Besides the solid rollers make any more power... how are they different?

The following info while discussing flat-tappet cams and lifters also applies to its roller cousins.

Hydraulic flat-tappet camshafts are the most common type of cam used in production vehicles, and in most performance engines. Hydraulic flat-tappet lifters incorporate a self-adjusting mechanism that maintains zero lash in the valve train. Zero lash means there is no gap between the parts in the valve train. The lifters, pushrods, rocker arms, and valves are maintained in continuous contact with each other, using oil pressure to make automatic adjustments for heat expansion of the parts. This type of cam, when installed correctly, with the proper oil, and broken in according to the manufacturer's instructions, provides quiet, trouble-free operation. Life expectancy of the cam is equal to the that of the engine as a whole.

There are a few drawbacks to hydraulic lifters. When the engine is operated above recommended speed ranges, to the point where the valves "float," the lifters attempt to self-adjust themselves out of the proper lash setting. Basically, the lifter mechanism over-fills itself with oil, and it "pumps up." This will not allow the valves to fully close, and performance will fall off until the engine speed is reduced and the lifters readjust.

Flat-tappet hydraulic lifters require a camshaft profile that opens the valves relatively slowly in order to prevent "float." Because of the mechanism inside, hydraulic lifters are relatively heavy. Their larger mass causes them to float more easily than solid lifters, so the camshaft is ground with less aggressive lobe profiles. This serves to reduce the area under those curves in the graph you looked at earlier.

Solid flat-tappet camshafts use lifters that do not have the self-adjusting mechanism of hydraulic lifters. They are, therefore, lighter. For performance engines, the advantages of solid lifters over hydraulic lifters should be apparent. Since they are lighter, the engine can rev faster, and the camshaft can be more aggressive, because with less mass the lifters are less prone to "float." When they do float, they don't have a mechanism that will pump up, so the engine will not stumble or misfire, but keep running. All else being equal, solid camshafts allow the use of lighter valve springs, which translates to more power output to the crankshaft (less power used to push the valve springs down, and to slide the lifters on the cam lobes). Solid cams also tend to give the engine smoother idle and higher vacuum.

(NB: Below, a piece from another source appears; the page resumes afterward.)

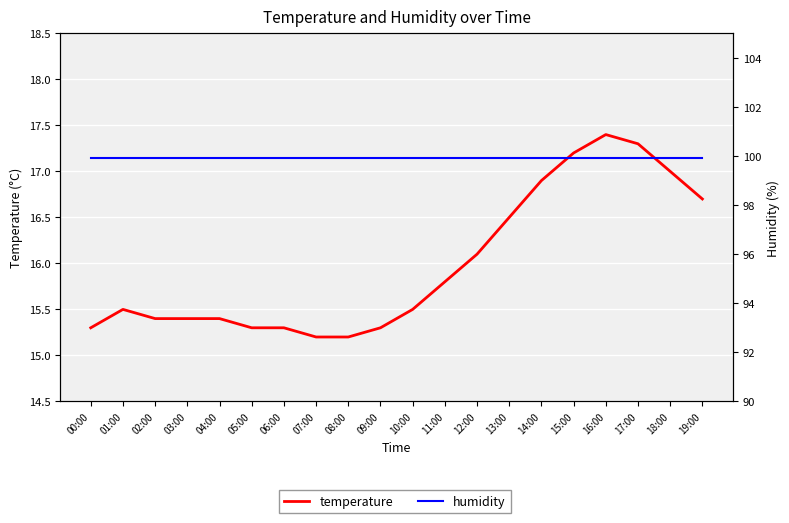

What is the spread (max minus min) of values at 15:00?

82.7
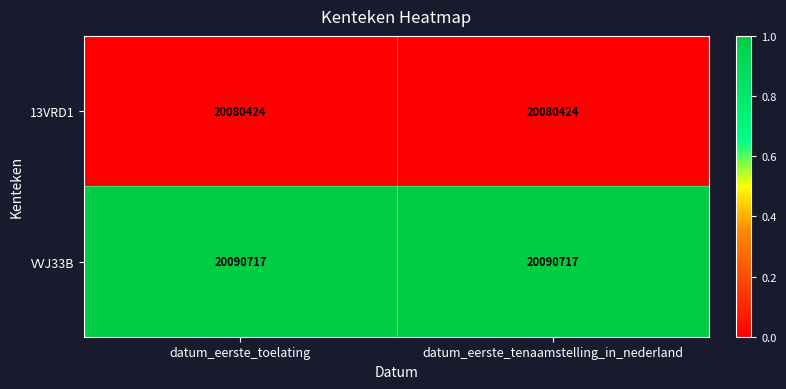

What is the smallest value displayed?

20080424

The downside of solid camshafts is that you must manually adjust the valve lash, and make it part of a regular adjustment schedule. There must be some clearance allowed between parts of the valve train. Insufficient clearance will cause the valves to remain open slightly, once the parts get hot and expand. Also, many engines are not designed to accommodate manual valve adjustment, and conversion to a solid cam can be costly. Finally, because of the lash adjustment, solid cams and valve trains make more noise. Some computerized engines with knock sensors simply can not use solid cams.

Aren't there much greater risks of overheating with solid rollers?

Aren't there much greater risks of overheating with solid rollers?

That would be the first I have ever heard of this :crazy: